Mit einem größeren Platzangebot und einer besseren Infrastruktur sollen die Fahrgastzahlen im ÖPNV weiter gesteigert werden. Foto: Lichtgut/Leif Piechowski

Land, Region, Stadt Stuttgart und die Kreise setzen sich im ÖPNV-Pakt für mehr Fahrten mit Bahnen und Bussen ein. Nach den ständigen Weichen- und Signalstörungen verlangen sie von der Bahn wirksame Maßnahmen.

Stuttgart - Das Land, die Region, die Kreise und die Stadt Stuttgart erhöhen angesichts der anhaltenden Misere bei der S-Bahn den Druck auf die Deutsche Bahn. Das Schienennetz im Ballungsraum müsse besser funktionieren, die Infrastruktur zügig saniert und ausgebaut werden, fordern die seit dem Jahr 2014 im ÖPNV-Pakt zusammengeschlossenen politischen Ebenen nach einer Lenkungskreissitzung am Montagabend. Damit soll das Ziel erreicht werden, bis 2025 die Zahl der ÖPNV-Fahrgäste gegenüber 2012 um ein Fünftel zu erhöhen.

„Wir haben ein gemeinsames Interesse, dass es besser wird“, sagte Verkehrsminister Winfried Hermann (Grüne), „und auch bei der Bahn wird zunehmend begriffen, dass es so nicht weitergehen kann“. Mit dem Land sei nun ein Partner an Bord, den die Bahn nicht so leicht abwimmeln könne. Bisher hatten vier vom Verband Region Stuttgart organisierte S-Bahn-Gipfel keine grundlegenden Verbesserungen bewirkt.

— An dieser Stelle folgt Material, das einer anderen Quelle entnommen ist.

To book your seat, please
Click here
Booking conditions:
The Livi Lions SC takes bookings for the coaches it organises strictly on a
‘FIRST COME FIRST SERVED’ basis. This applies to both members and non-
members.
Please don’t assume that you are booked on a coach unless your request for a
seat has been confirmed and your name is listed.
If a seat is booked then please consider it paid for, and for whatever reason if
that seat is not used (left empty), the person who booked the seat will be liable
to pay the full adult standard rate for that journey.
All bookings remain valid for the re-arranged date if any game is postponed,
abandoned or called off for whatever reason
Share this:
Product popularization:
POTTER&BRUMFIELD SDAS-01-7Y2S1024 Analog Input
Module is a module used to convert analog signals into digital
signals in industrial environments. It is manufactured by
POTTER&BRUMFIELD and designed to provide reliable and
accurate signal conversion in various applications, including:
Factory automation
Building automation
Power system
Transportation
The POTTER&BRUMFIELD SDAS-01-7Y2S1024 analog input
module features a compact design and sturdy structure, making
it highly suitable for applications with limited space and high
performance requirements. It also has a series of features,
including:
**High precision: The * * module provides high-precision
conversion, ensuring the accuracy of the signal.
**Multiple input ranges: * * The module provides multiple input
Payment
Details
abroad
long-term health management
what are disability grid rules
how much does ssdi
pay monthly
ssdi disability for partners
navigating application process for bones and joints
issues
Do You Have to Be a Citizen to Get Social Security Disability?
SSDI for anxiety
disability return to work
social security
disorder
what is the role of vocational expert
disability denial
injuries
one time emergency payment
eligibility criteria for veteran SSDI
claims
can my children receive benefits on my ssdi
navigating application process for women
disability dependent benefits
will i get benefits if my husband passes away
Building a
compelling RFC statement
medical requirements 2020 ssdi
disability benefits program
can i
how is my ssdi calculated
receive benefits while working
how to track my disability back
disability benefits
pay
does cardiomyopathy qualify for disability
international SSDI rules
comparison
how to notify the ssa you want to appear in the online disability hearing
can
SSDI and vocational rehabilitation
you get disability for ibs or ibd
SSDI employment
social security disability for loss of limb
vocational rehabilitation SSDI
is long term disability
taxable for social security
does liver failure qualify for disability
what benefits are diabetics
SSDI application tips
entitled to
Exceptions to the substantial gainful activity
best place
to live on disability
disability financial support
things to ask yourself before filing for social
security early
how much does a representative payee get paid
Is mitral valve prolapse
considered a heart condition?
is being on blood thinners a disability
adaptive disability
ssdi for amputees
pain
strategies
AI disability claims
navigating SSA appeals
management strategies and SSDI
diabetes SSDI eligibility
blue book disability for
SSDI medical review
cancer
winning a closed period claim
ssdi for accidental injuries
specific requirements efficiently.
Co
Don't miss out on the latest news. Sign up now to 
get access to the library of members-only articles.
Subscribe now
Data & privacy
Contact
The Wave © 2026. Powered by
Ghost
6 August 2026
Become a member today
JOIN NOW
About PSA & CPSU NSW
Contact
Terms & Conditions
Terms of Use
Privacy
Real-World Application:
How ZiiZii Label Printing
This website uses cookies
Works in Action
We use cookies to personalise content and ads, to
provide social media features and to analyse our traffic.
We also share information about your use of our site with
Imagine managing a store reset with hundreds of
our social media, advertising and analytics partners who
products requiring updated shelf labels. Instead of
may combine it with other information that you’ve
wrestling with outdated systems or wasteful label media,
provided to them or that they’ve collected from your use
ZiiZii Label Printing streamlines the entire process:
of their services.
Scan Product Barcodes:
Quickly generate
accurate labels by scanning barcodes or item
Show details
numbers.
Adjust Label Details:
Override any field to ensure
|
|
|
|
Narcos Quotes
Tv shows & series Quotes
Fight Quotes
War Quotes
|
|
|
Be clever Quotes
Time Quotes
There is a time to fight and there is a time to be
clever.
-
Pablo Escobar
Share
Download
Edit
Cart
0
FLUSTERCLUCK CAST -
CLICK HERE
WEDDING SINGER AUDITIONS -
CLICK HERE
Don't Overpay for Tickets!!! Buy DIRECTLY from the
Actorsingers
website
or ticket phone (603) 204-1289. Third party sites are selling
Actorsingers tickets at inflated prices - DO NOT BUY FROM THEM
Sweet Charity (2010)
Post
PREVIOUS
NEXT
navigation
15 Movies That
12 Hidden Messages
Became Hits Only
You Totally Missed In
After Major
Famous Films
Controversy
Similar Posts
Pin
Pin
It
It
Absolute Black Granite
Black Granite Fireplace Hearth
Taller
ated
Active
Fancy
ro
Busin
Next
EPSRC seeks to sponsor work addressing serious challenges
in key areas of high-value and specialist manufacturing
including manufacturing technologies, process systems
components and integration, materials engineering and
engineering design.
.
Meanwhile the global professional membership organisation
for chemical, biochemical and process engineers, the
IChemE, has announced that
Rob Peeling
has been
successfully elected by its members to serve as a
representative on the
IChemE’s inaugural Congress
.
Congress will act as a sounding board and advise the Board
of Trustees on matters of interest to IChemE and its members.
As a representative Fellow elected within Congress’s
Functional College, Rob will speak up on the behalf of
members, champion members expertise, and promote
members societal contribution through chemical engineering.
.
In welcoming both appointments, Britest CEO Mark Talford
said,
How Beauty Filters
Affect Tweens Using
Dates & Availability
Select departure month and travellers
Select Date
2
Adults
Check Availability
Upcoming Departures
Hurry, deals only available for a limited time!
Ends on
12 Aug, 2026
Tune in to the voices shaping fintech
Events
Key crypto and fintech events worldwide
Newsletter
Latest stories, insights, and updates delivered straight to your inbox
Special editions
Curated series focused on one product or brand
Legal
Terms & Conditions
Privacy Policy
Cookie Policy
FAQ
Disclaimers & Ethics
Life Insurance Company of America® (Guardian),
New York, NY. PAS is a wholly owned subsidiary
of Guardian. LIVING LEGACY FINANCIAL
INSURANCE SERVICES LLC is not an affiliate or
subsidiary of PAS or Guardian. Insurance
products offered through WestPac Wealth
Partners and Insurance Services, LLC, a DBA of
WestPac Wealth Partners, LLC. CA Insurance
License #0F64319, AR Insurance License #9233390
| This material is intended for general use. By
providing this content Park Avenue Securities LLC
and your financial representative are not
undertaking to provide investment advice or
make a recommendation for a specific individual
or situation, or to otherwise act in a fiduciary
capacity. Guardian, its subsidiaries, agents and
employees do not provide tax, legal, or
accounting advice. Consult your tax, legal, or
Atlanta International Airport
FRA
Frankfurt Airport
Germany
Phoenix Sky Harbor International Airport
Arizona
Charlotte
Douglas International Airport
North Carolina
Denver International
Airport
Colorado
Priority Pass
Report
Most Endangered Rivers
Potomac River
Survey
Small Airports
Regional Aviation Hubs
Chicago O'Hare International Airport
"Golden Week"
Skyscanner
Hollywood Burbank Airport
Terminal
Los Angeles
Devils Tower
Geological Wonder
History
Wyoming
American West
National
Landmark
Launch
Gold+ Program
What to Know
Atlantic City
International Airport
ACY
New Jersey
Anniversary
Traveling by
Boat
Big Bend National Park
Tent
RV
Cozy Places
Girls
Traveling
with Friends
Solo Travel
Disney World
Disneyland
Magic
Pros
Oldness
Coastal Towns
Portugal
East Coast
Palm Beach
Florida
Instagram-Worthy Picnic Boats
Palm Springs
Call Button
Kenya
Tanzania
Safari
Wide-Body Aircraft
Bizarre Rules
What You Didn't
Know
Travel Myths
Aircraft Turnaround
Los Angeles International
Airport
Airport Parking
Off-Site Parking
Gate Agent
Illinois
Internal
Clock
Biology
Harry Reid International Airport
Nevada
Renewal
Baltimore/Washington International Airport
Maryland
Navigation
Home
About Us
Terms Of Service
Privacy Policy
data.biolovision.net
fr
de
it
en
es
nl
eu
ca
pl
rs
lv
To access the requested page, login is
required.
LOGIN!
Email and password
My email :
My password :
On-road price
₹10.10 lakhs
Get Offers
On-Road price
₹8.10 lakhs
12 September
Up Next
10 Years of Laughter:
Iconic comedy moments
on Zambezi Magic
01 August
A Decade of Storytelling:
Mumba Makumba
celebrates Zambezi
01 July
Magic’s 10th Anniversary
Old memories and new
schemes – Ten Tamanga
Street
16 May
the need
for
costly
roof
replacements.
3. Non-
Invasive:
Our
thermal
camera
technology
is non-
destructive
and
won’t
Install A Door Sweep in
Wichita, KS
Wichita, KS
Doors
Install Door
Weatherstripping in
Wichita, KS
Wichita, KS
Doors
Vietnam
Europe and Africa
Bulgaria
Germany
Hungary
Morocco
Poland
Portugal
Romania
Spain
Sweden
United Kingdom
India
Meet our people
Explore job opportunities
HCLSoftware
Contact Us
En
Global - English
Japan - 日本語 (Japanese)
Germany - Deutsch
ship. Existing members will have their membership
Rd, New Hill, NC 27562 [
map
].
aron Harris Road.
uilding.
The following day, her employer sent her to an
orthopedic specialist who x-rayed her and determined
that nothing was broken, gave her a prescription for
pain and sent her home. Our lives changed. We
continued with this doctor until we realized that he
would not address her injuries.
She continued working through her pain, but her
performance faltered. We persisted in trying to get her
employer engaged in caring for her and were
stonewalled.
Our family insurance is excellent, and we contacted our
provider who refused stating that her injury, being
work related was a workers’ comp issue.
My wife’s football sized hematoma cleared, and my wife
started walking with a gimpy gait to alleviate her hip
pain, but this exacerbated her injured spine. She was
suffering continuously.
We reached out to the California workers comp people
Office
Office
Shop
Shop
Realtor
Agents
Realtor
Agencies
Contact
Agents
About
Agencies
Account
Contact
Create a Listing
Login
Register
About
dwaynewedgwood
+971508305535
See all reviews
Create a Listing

In vier Schritten wollen die Beteiligten das Ziel erreichen. Ihre Beschlüsse richten sich vor allem an die für die Schieneninfrastruktur zuständige DB Netz AG. In einer ersten Stufe soll die bestehende Infrastruktur saniert und verbessert werden – das betrifft vor allem die ständigen Störungen an Weichen, Stellwerken und Oberleitungen, die tagtäglich S-Bahnen und Regionalzüge ausbremsen, Unmut bei den Fahrgästen auslösen und kaum zum Umstieg in den ÖPNV einladen. Die DB Netz AG soll nun im Rahmen einer Task Force wirksame Maßnahmen mit Land und Region aufzeigen und umsetzen, um einen verlässlichen Nahverkehr in der Region zu sichern.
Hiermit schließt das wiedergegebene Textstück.